Commercial, Distributed Generation, Regulation, Solar - April 12, 2016
Massachusetts governor signs solar legislation reducing state's net metering cap
Massachusetts Gov. Charlie Baker on April 11 signed solar legislation into law that he, alongside Lt. Gov. Karyn Polito, said will continue the expansion of the state's solar industry and establish a long-term framework for sustainable solar development.
The governor's signature brings to official close months of negotiations over the specifics of the law; state Legislators reached an agreement on the bill's final language on April 6. The new law raises the state's net metering cap by 3%.
Under the new law, public net metering caps increase from 5% of utilities’ peak load to 8%, and private net metering caps increase from 4% of utilities’ peak load to 7%. But the law also reportedly lowers the reimbursement rate for commercial and community solar projects to the wholesale rate after the state reaches a total of 1,600 MW of solar capacity, according to Utility Dive.
Per the governor's office:
In an effort to lower the cost of net metering for non-participant ratepayers, the bi-partisan legislation sets the new credit value for all solar projects, except residential, small commercial, municipal and government-owned, to 60% of the full retail rate.
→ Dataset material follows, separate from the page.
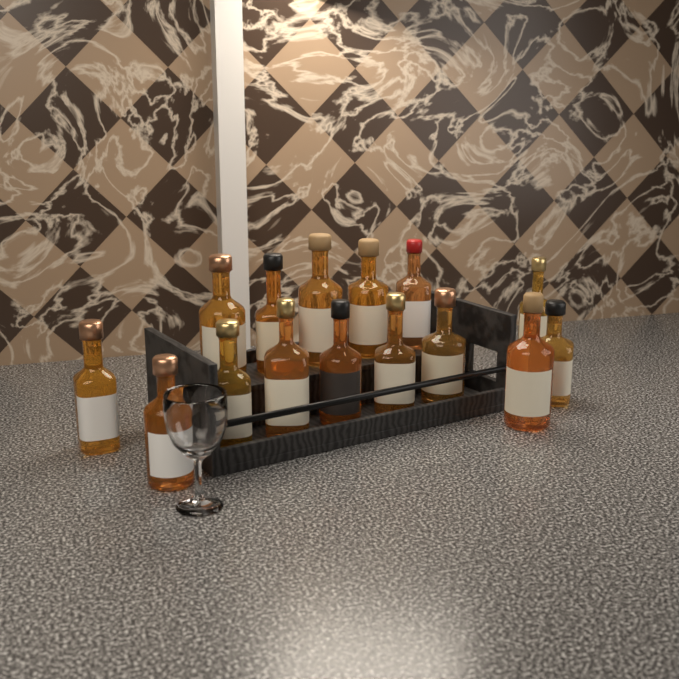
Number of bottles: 15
To facilitate continued solar growth within communities around the Commonwealth, the bill preserves retail rate credits for municipal and government-owned projects and continues to exempt residential and small commercial projects from the net metering cap and any net metering credit reductions.
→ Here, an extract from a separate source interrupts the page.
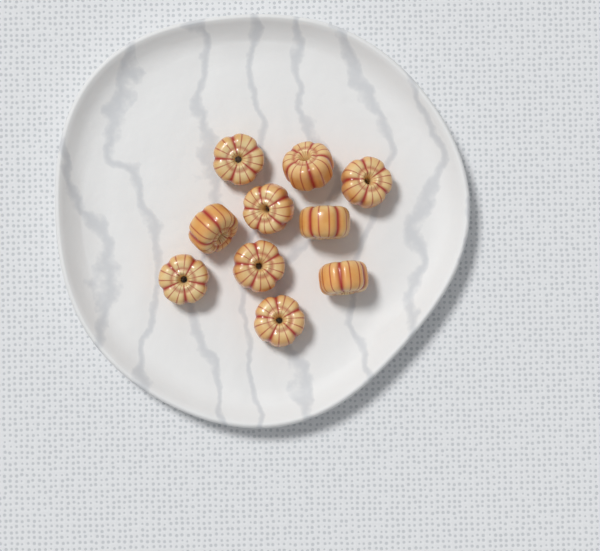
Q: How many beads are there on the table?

In response to the news, the Solar Energy Industries Association, who had advocated for the state to lift its net metering cap, applauded the administration's action.
"Gov. Baker’s signature on a legislative compromise to lift net metering caps puts an exclamation point on what has been a remarkable week for the future of solar energy in Massachusetts," the industry group said in an April 11 statement. "The state was fourth in the nation in 2015 in solar development, and now after a pause, will forge ahead with jobs and economic development."